▶ _Ejercicio propuesto 1_
Transcribe sin cambios las líneas de las entradas que van desde la que contiene "elevation (m): 1021" hasta la que contiene "genus: Guilandina", ambas incluidas.

La economía de Hispania experimentó un fuerte crecimiento tras la conquista de Roma, de tal forma que, de un territorio prometedor aunque ignoto, pasó a convertirse en una de las más valiosas adquisiciones de la República y el Imperio, por ser un puntal básico de la economía romana.
Antes de la entrada de Roma en Iberia, prácticamente la totalidad de la península tenía una economía rural de subsistencia, con escaso tráfico comercial, a excepción de los núcleos urbanos, ubicados sobre todo en la costa mediterránea como Tarraco, que comerciaban con Grecia y con los fenicios.
Antiguamente habían circulado por el Mediterráneo leyendas fenicias sobre las infinitas riquezas de Tartesos y sobre las expediciones comerciales con la costa hispana, que regresaban cargadas de plata. Indudablemente, estas historias contribuían al interés de las potencias mediterráneas por la península ibérica.
Tras su derrota en la primera guerra púnica, Cartago perdió importantes mercados con los que comerciar y se vio obligada a pagar tributos a Roma como compensación por la guerra. Con el fin de paliar esta situación, los cartagineses decidieron expandirse por la costa de Iberia, que entonces estaba fuera del área de influencia romana. Cartago, interesada sobre todo en obtener beneficios comerciales inmediatos, explotó las minas de plata de Carthago Nova y del litoral andaluz, extrayendo importantes cantidades de este metal con el que financiaría en gran parte la segunda guerra púnica y la campaña italiana de Aníbal.
Por este motivo entre otros, uno de los primeros objetivos estratégicos de Roma al invadir la península fue arrebatar a Cartago las minas de Carthago Nova. En parte debido a la pérdida de estos recursos, y en gran parte debido al aislamiento en que había quedado, Aníbal tuvo que renunciar a la guerra en Italia en 206 a. C.
Tras la expulsión de Cartago, parte de los pueblos indígenas de Hispania quedaron obligados a pagar tributos a Roma a través de una intrincada red de alianzas y vasallajes. A pesar de ello, a lo largo de los siglos II a. C. y I a. C., Roma tuvo a los territorios de la Hispania aún no conquistada como un lugar propicio para el saqueo y la rapiña, rompiendo con frecuencia los tratados de paz que, como los acordados en tiempos de Sempronio Graco, habían permitido periodos prolongados de paz. El levantamiento de los pueblos celtíberos y lusitanos solo sirvió para aumentar los ingresos de Roma a través de los inmensos botines de guerra obtenidos en campañas como las de Catón el Viejo.
Esta política de obtención de riquezas por la fuerza tuvo su continuidad en las campañas de Pompeyo y posteriormente de Julio César, de quien cuentan las crónicas que acudió no solo a luchar contra Pompeyo, sino a lucrarse de la conquista para pagar a sus acreedores.
Mientras tanto, la costa mediterránea hispana, que había sido conquistada durante la guerra contra Cartago y rápidamente romanizada, comenzaba su expansión económica y comercial que pronto haría famosa a Hispania en el mundo romano.
Además de la explotación de los recursos minerales, Roma obtuvo con la conquista de Hispania el acceso a las que probablemente fueran las mejores tierras de labor de todo el territorio romanizado. Por lo tanto, se hacía necesario poner aquellas tierras en explotación cuanto antes. Durante toda la dominación romana, la economía productiva hispana experimentó una gran expansión, favorecida además por unas infraestructuras viarias y unas rutas comerciales que le abrían los mercados del resto del imperio.

▶ _Entradas mostradas_
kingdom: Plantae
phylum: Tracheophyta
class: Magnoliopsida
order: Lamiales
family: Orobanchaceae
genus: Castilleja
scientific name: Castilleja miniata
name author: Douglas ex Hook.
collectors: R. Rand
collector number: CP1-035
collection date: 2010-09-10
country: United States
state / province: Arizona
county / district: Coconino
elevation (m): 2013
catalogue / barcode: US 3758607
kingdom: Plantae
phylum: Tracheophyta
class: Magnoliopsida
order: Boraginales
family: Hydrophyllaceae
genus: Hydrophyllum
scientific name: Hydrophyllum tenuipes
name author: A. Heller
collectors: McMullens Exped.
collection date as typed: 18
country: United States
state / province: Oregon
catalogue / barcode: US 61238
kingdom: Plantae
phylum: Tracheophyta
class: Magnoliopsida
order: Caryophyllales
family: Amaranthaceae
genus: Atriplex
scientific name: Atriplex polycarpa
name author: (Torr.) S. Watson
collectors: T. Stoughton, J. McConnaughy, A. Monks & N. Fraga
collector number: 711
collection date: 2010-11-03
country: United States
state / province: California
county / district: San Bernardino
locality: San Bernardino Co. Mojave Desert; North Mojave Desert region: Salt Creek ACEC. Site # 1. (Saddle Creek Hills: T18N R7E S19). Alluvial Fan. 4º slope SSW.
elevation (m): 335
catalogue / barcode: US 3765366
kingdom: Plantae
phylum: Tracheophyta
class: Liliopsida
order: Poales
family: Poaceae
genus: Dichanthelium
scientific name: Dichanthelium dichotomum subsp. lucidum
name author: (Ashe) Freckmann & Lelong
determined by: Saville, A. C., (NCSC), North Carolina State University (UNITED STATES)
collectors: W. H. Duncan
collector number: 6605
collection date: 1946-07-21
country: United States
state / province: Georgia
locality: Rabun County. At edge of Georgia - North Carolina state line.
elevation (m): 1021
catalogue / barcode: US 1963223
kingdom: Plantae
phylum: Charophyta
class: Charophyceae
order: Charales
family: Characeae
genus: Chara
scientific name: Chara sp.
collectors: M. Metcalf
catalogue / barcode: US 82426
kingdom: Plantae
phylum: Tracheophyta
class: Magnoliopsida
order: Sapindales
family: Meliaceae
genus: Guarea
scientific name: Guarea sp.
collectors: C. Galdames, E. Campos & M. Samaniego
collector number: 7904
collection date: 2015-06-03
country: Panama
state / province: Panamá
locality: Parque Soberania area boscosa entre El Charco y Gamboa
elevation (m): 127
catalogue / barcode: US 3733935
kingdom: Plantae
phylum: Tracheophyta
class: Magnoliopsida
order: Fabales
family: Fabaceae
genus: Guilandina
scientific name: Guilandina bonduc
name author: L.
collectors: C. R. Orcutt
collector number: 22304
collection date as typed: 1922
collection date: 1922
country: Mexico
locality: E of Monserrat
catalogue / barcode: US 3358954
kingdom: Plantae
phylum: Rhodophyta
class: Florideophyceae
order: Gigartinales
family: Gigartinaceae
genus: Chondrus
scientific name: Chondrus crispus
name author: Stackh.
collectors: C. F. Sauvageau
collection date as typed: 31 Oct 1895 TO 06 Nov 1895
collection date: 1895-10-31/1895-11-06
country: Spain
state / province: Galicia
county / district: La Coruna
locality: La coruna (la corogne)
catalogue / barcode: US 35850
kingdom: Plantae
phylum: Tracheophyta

▶ _Ejercicio propuesto 2_
Reproduce literalmente el pasaje del texto sobre la economía de Hispania comprendido entre "Además de la" y "resto del imperio.", ambos incluidos.

▶ _Respuesta escrita 1_
elevation (m): 1021
catalogue / barcode: US 1963223
kingdom: Plantae
phylum: Charophyta
class: Charophyceae
order: Charales
family: Characeae
genus: Chara
scientific name: Chara sp.
collectors: M. Metcalf
catalogue / barcode: US 82426
kingdom: Plantae
phylum: Tracheophyta
class: Magnoliopsida
order: Sapindales
family: Meliaceae
genus: Guarea
scientific name: Guarea sp.
collectors: C. Galdames, E. Campos & M. Samaniego
collector number: 7904
collection date: 2015-06-03
country: Panama
state / province: Panamá
locality: Parque Soberania area boscosa entre El Charco y Gamboa
elevation (m): 127
catalogue / barcode: US 3733935
kingdom: Plantae
phylum: Tracheophyta
class: Magnoliopsida
order: Fabales
family: Fabaceae
genus: Guilandina

▶ _Respuesta escrita 2_
Además de la explotación de los recursos minerales, Roma obtuvo con la conquista de Hispania el acceso a las que probablemente fueran las mejores tierras de labor de todo el territorio romanizado. Por lo tanto, se hacía necesario poner aquellas tierras en explotación cuanto antes. Durante toda la dominación romana, la economía productiva hispana experimentó una gran expansión, favorecida además por unas infraestructuras viarias y unas rutas comerciales que le abrían los mercados del resto del imperio.